Surabaya Black Hat Andalkan Telegram untuk Berbagi Data
Jakarta, LSISI.ID – Kepolisian menyebut Surabaya Black Hat (SBH) telah berdiri lebih dari tiga tahun. Komunikasi antara 707 anggota SBH terjalin melalui sebuah forum dalam aplikasi Telegram.
Kepala Subdirektorat Cyber Crime Direktorat Reserse Kriminal Khusus Polda Metro Jaya AKBP Roberto Pasaribu mengatakan anggota Surabaya Black Hat belum pernah melakukan kopi darat, dengan kata lain pertemuan antar keseluruhan anggota belum pernah terjadi.
Roberto menjelaskan komunikasi yang terjadi di grup tersebut biasanya bertukar informasi untuk saling mengirimkan data dan kegiatan ilegal access yang biasa dilakukan.
“Kalau berdasarkan yang kami lihat, grup ini mati-hidup, mati-hidup (kadang aktif, kadang tidak),” kata Roberto, Rabu (14/3).
Roberto belum dapat memastikan apakah 707 anggota itu merupakan warga negara Indonesia seluruhnya atau terdapat warga negara asing di dalamnya. Dia mengaku saat ini mengalami kesulitan melacak para anggota pasca penangkapan tiga pelaku tersebut.
“Belum bisa kami deteksi ke sana karena sekarang mereka begitu ketangkap dan ramai (kemarin), mereka sudah menutup forum chatnya, jadi kami masih mengandalkan kekuatan dari analisa digital forensik,” tuturnya.
Polisi sejauh ini memang sudah menangkap tiga anggota SBH berinisial KPS (21), NA (21), dan ATP (21). Ketiganya masih berstatus mahasiswa. KPS diduga salah satu pendiri Surabaya Black Hat.

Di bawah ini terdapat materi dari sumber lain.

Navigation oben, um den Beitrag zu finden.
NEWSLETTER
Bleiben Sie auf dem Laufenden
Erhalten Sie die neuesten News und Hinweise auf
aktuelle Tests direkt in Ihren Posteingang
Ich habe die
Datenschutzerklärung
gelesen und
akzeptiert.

Penamaan Surabaya Black Hat, Roberto menjelaskan hanya sebagai wujud eksistensi di kalangan hacker. Black Hat dinilai sebagai cracker (penghancur sistem).
“Seorang hacker butuh eksistensi untuk diakui. Dalam terminologinya, Black Hat adalah cracker. Ini istilah yang berlaku dalam dunia cyber. Black Hat itu adalah kelompok cracker yang akan merusak sistem, meretas hanya dengan tujuan untuk motif ekonomi,” tuturnya.

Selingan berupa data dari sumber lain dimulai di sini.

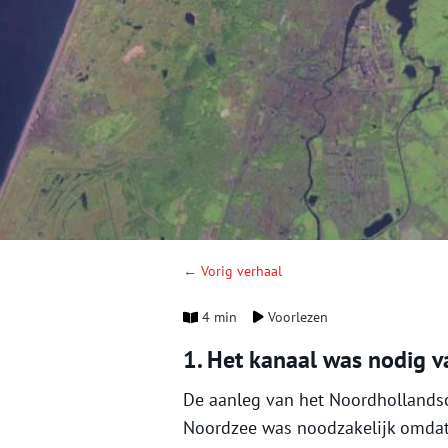
← Vorig verhaal
4 min
Voorlezen
1. Het kanaal was nodig 
De aanleg van het Noordhollands
Noordzee was noodzakelijk omdat 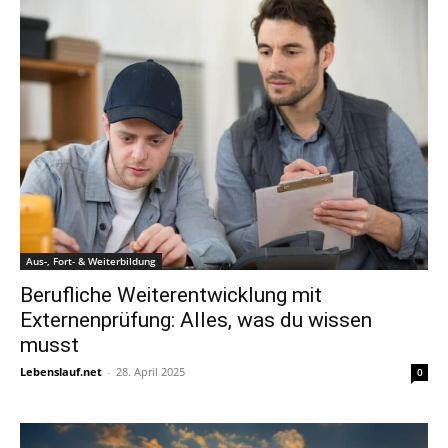
Aus-, Fort- & Weiterbildung
Berufliche Weiterentwicklung mit
Externenprüfung: Alles, was du wissen
musst
Lebenslauf.net
-
28. April 2025
0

Keuntungan yang didapat seorang peretas dalam Surabaya Black Hat, dikatakan Roberto berkisar antara Rp 50 juta sampai Rp 200 juta dalam satu tahun. Ada sekitar 3000 akun yang sudah diretas Surabaya Black Hat, namun hanya sebagian yang telah membayarkan uang kepada mereka.

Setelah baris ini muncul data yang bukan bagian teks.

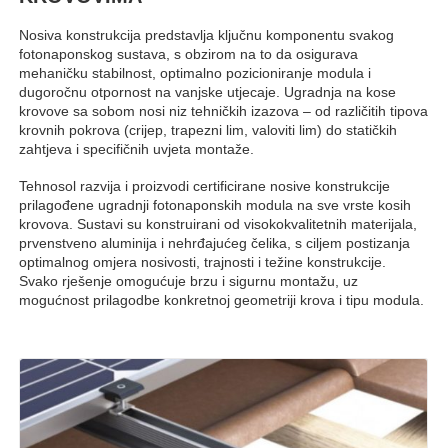
Nosiva konstrukcija predstavlja ključnu komponentu svakog
fotonaponskog sustava, s obzirom na to da osigurava
mehaničku stabilnost, optimalno pozicioniranje modula i
dugoročnu otpornost na vanjske utjecaje. Ugradnja na kose
krovove sa sobom nosi niz tehničkih izazova – od različitih tipova
krovnih pokrova (crijep, trapezni lim, valoviti lim) do statičkih
zahtjeva i specifičnih uvjeta montaže.
Tehnosol razvija i proizvodi certificirane nosive konstrukcije
prilagođene ugradnji fotonaponskih modula na sve vrste kosih
krovova. Sustavi su konstruirani od visokokvalitetnih materijala,
prvenstveno aluminija i nehrđajućeg čelika, s ciljem postizanja
optimalnog omjera nosivosti, trajnosti i težine konstrukcije.
Svako rješenje omogućuje brzu i sigurnu montažu, uz
mogućnost prilagodbe konkretnoj geometriji krova i tipu modula.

“Mereka memang mahasiswa di bagian ini, tetapi mereka juga istilahnya belum lulus masih belajar, yang mereka enggak punya itu cuma satu yaitu ethical hacker,” ujar Roberto.
Dia melanjutkan, “Dalam dunia hacking itu ada dikatakan ethical hacker soal bagaimana kamu belajar, boleh tidak melakukan ini, sepanjang mana kamu boleh melakukannya.”
Polisi masih mencari tiga pelaku peretas lainnya. Ketiga pelaku yang telah diamankan dijerat dengan Pasal 30 jo 46 dan atau pasal 29 jo 45B dan atau 32 Jo Pasal 48 Undang-Undang Nomor 19 Tahun 2016 tentang Informasi dan Transaksi Elektronik (UU ITE) dan atau Pasal 3, 4, dan 5 UU RI No 8 Tahun 2010 tentang TPPU (Tindak Pidana Pencucian Uang).